Held Close

I held her close, swaying and twirling as her wails filled the small room. Her tears had been flowing all day, to peak at just the hour they would: six o'clock, nearly bedtime. 

We danced to the music that sounded steadily above the cries. I held her closer, I whispered and kissed. "I love you, my little one." Since I was almost in tears myself, all I could do was pray--"God, teach me something right now." 

And then my own misty eyes sprang forth as He quickly showed me that this was also Him and me: held close, swaying, crying, whispering love. How many times this has been you, LeAnna! And how I delighted in these moments to hold you close, speaking my love into your ear. You didn't know it because you were distracted by your cries, but I was there. We danced, we twirled, song filled the room. 

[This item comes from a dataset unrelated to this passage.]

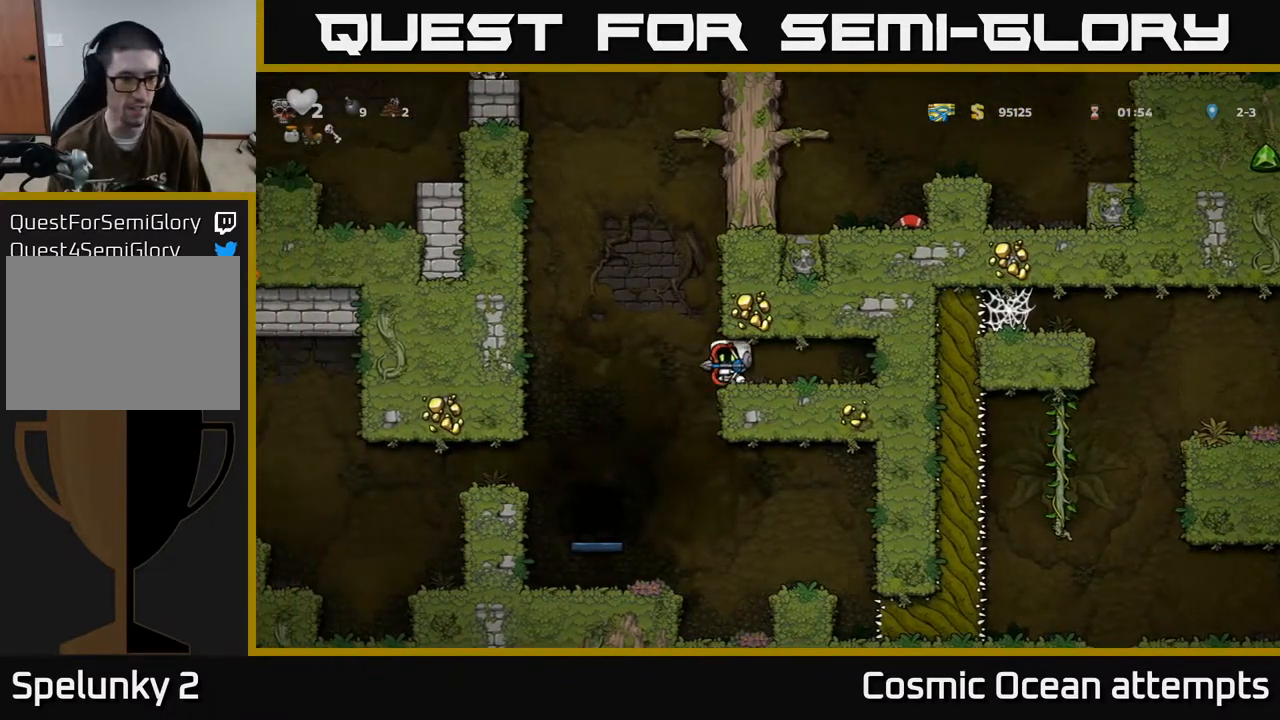
{"buttons": [], "left_stick": "center", "events": [[150, "DPAD_LEFT", "up"]]}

I knew exactly what days and times I had been the one wailing in the past; I knew exactly why the Lord revealed His heart to me in that present moment--I had started to believe He'd left me. In those dark days, I thought I was crying to myself, crying to a wall, never heard. That was months ago now, and in His sovereign way, He waited to show me that He had been there all along. 

Liliah's cries grew louder. I spoke to myself, "She is just a child; she doesn't yet know that she is perfectly safe and cherished." And love overwhelmed my own fatigue: this is also me, I am held close though yet I don't always see it.